26

Los hombres con capucha me agarraron y me arrancaron de la cama. Hicieron el trabajo con suma dureza y me pregunté si no habría sido mejor dejar que Phoebe se entretuviera en las calzas. Yo misma contesté a la pregunta con un categórico: «¡No!».

—Puedo explicarlo todo… —empecé a decir, si bien no sabía exactamente cómo explicarlo.

Phoebe había ido a contarle a su padre que yo la había desvirgado. Si me limitaba a decir que era mentira, seguramente no me creerían.

—No queremos explicaciones… —musitó el primer encapuchado.

—Yo… Yo… lo admito… He estado con ella…, pero soy impotente —solté presa del pánico. A lo mejor se creían que no me había acostado con Phoebe porque no podía y que, por lo tanto, ella continuaba siendo virgen. Así pues, proseguí—: No se me levanta.

Jamás habría pensado que algún día pronunciaría esa frase.

—Pues ya va bien con lo que planeábamos hacerte —dijo el segundo encapuchado amenazando a saco—. ¡Te vamos a cortar los huevos!

Hacía muy poco que era un hombre, pero aquello me sonó bastante desagradable. Me pregunté de nuevo si no habría sido mejor acceder a los deseos de Phoebe. Y de repente ya no estuve tan segura de seguir contestando a la pregunta con un «no».

—Y después te rebanaremos el cuello —se guaseó el tercer encapuchado.

Era el más alto de los tres, tenía una voz profunda y vibrante y parecía ser el jefe. Para dar más fuerza a sus palabras, sacó un puñal de plata.

¡Ah, tendría que haberme acostado con Phoebe!

El cabecilla me puso el puñal en la nuez y presionó con la hoja. Noté que la piel se desgarraba y un pequeño reguero de sangre caliente fluía por mi cuello. Estaba a punto de gritar de miedo.

—La boca cerrada —musitó el cabecilla.

Sentí un miedo increíble, como nunca antes en toda mi vida, ¿o debería decir en mis dos vidas? Estaba a punto de hacérmelo encima.
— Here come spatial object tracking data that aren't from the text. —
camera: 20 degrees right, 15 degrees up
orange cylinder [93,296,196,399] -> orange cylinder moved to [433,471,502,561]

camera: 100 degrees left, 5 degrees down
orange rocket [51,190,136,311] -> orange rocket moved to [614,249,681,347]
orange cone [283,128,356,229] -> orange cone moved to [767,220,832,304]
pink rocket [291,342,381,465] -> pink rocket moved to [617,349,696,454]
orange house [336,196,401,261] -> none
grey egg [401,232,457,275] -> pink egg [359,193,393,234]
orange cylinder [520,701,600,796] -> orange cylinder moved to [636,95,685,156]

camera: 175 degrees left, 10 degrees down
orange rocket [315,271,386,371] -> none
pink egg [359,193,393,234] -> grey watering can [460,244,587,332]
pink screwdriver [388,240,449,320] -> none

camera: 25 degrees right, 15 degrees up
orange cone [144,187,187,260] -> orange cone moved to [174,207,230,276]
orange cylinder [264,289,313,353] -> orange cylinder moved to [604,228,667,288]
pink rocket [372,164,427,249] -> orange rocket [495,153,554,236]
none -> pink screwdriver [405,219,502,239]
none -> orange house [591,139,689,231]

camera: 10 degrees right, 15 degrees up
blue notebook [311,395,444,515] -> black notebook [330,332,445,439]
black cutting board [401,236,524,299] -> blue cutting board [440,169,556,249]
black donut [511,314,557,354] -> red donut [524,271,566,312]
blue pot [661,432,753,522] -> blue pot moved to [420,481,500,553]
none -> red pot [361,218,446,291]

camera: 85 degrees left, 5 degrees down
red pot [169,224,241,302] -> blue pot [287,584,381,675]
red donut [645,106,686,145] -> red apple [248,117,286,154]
—Harás lo que te digamos —exigió el cabecilla intimidándome.

No le contesté.

—¿Por qué no contestas? —preguntó.

Me habría encantado responderle: ¡Porque tú, tonto del haba, has dicho que tuviera la boca cerrada! Pero, como la sangre ya me chorreaba lentamente desde el cuello hasta el esternón, decidí que era mejor contestar suavemente:

—Entendido.

—Bien.

El hombre bajó el puñal.

Yo respiré hondo.

—Ahora mismo iré a ver a Phoebe.

—¿Phoebe? ¿Qué Phoebe? —preguntó desconcertado el jefe.

—La mujer a la que tenía que desflorar —contesté.
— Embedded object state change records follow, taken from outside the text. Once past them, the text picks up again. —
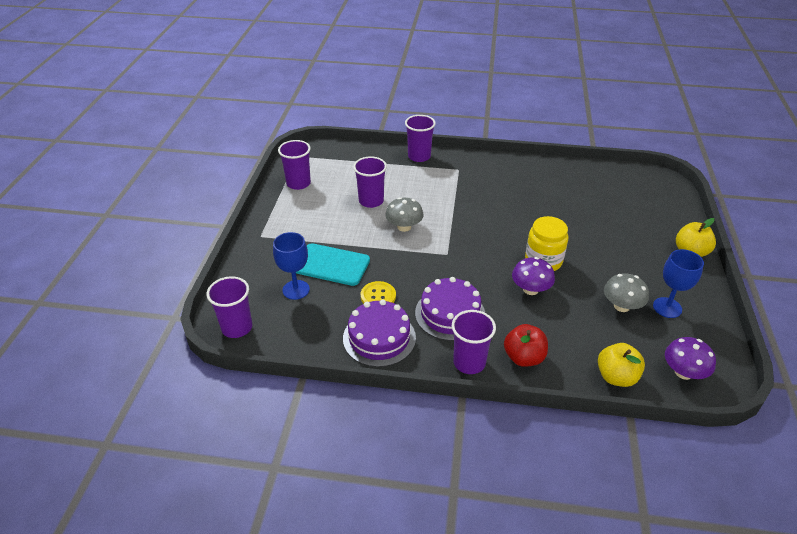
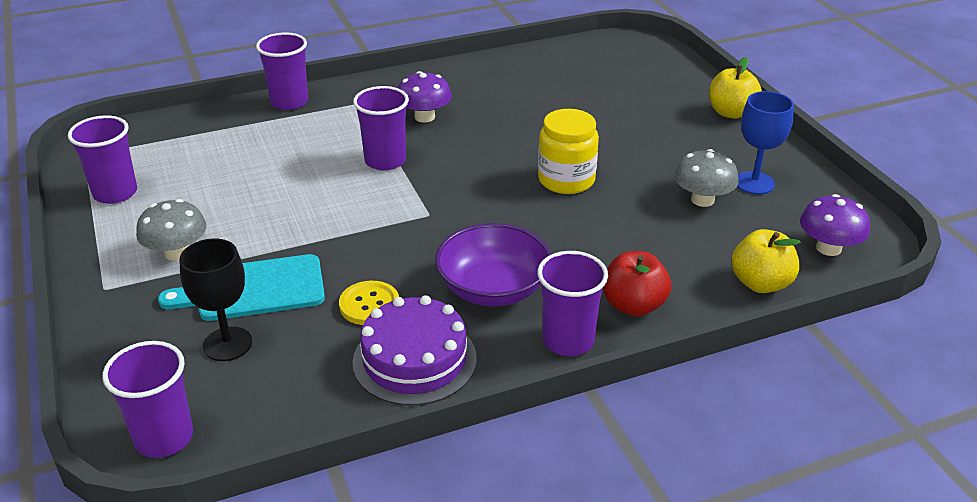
camera: 30 degrees left, 5 degrees down
blue goblet [273,232,310,300] -> black goblet [179,238,252,361]
purple cup [353,157,387,208] -> purple cup moved to [353,86,409,171]
grey mushroom [385,197,424,232] -> grey mushroom moved to [136,199,207,261]
purple cake [415,277,485,341] -> purple bowl [435,223,551,306]
purple mushroom [512,257,555,295] -> purple mushroom moved to [398,71,452,123]

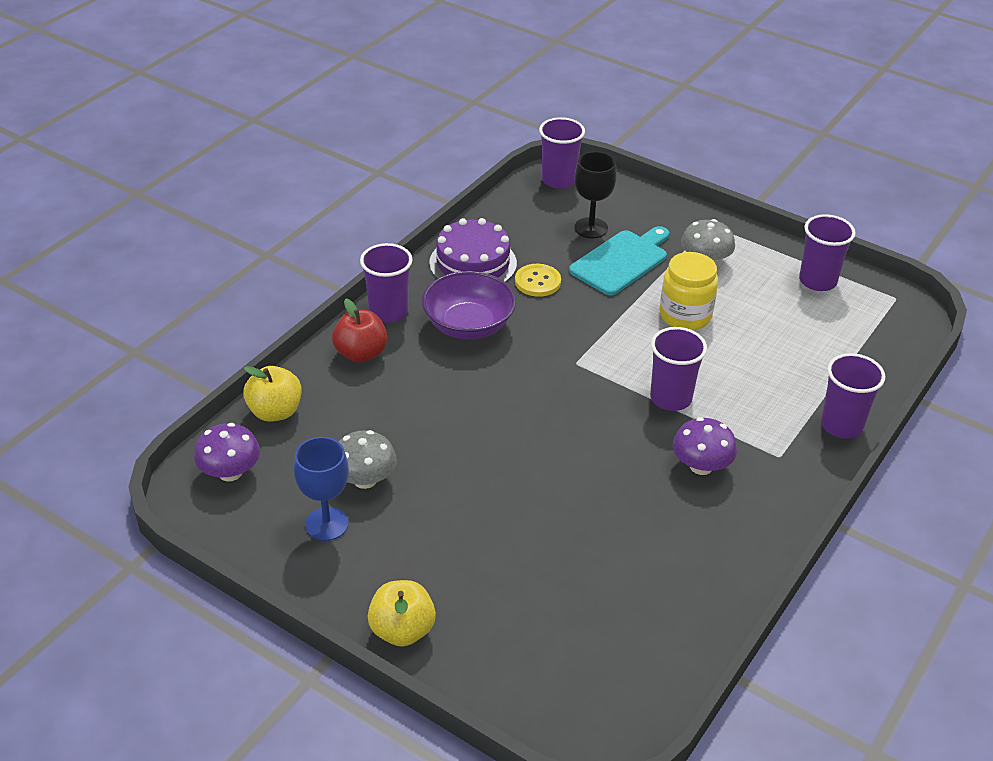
camera: 145 degrees right, 5 degrees up
yellow jar [538,109,599,194] -> yellow jar moved to [660,252,718,330]

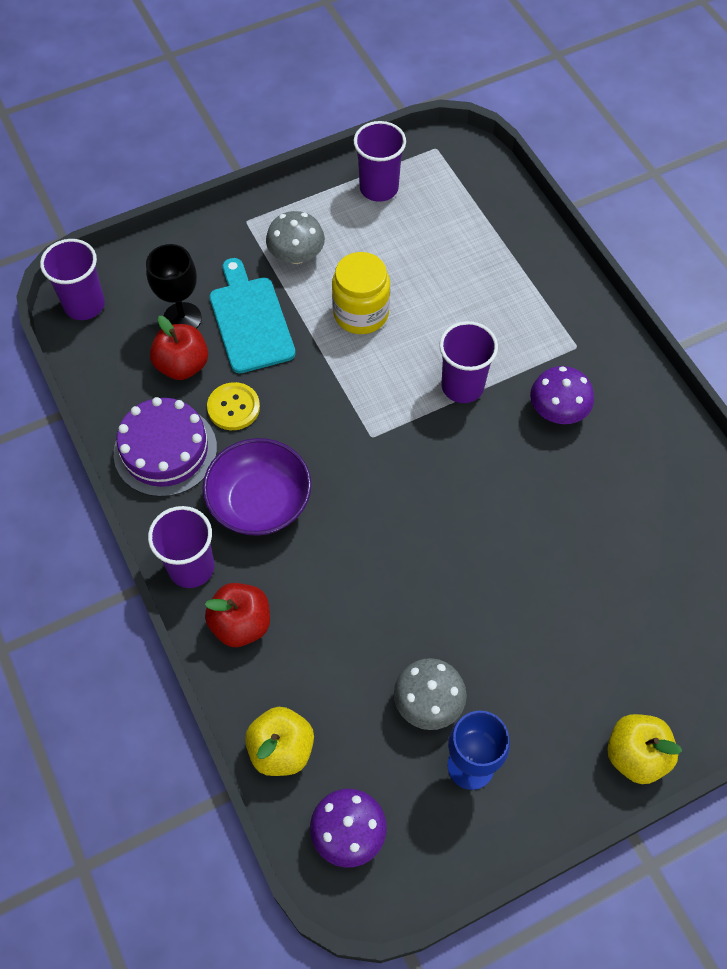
camera: 60 degrees left, 20 degrees up
purple cup [821,353,885,439] -> none
none -> red apple [150,316,208,380]

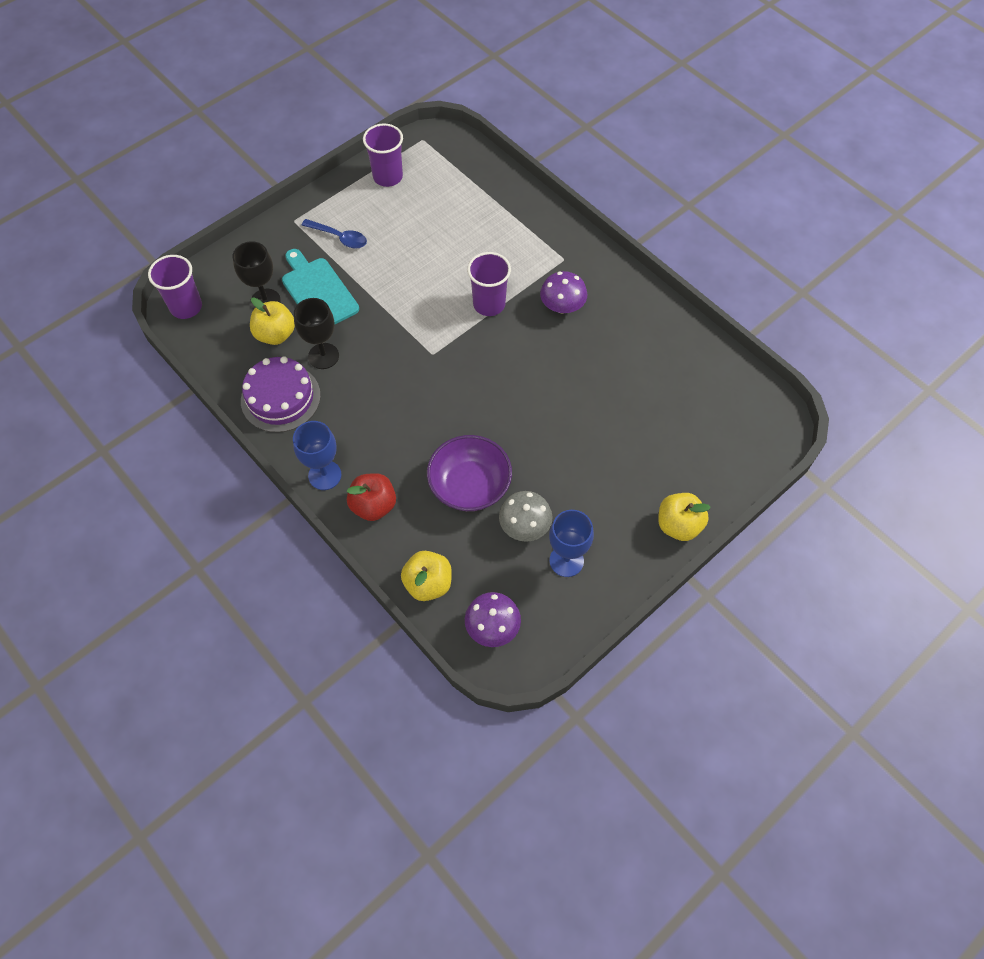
camera: 15 degrees left, 0 degrees up
purple cup [148,506,214,588] -> blue goblet [293,421,342,490]
red apple [150,316,208,380] -> yellow apple [250,297,295,345]
purple bowl [203,438,311,536] -> purple bowl moved to [427,435,512,511]
yellow button [207,382,260,430] -> black goblet [294,298,339,369]
grey mushroom [266,211,325,264] -> blue spoon [302,219,367,249]
yellow jar [332,252,390,334] -> none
Otra frase que jamás pensé que llegaría a pronunciar algún día.

—No tengo la más remota idea de qué me estás hablando —comentó el cabecilla, que parecía confundido.

—Pero si vosotros queríais matarme porque no me acosté con ella —comenté, no menos perpleja ante su perplejidad.

—Válgame Dios, poeta, por lo visto tienes problemas a mansalva —dijo riendo el hombre con voz profunda y vibrante.

Y los otros dos encapuchados también se rieron.

—Ya lo sé —contesté, aún más confusa: ¿Aquella gente no tenía nada que ver con Phoebe? ¿Entonces? ¿Qué querían de mí o, mejor dicho, de Shakespeare?

El hombre dejó de reír en seco y explicó:

—Nuestro jefe quiere que Essex siga siendo infeliz. Tú te ocuparás de ello. De lo contrario, ¡volveremos! Y no seremos tan clementes contigo.

Luego, los tres hombres salieron del pequeño cuarto de Shakespeare. Así pues, no los había enviado el padre de Phoebe, ellos tenían en su agenda algo más siniestro: si su misterioso señor no quería que Essex levantara cabeza, entonces actuaban contra los intereses de la reina. ¿Qué había dicho la soberana? Que si Inglaterra ganaba la guerra a Irlanda, los españoles recibirían un duro golpe. Y para ganarla, Essex tenía que dirigir las tropas. Si no lo hacía, Inglaterra perdería contra Irlanda. Y España aprovecharía ese momento de debilidad para aplastar su reino. Por lo tanto, deduje que los encapuchados y su jefe eran espías españoles que pretendían impedir que Essex superara sus penas con mi ayuda y partiera hacia Irlanda.

¡No hacía ni veinticuatro horas que estaba en el pasado y ya me había implicado en una intriga de Estado!

Eso me infundió más miedo que el puñal en el cuello, pues una cosa estaba clara: tenía que descubrir a toda prisa qué era el verdadero amor. Porque allí, antes o después, alguien me mataría. Probablemente antes.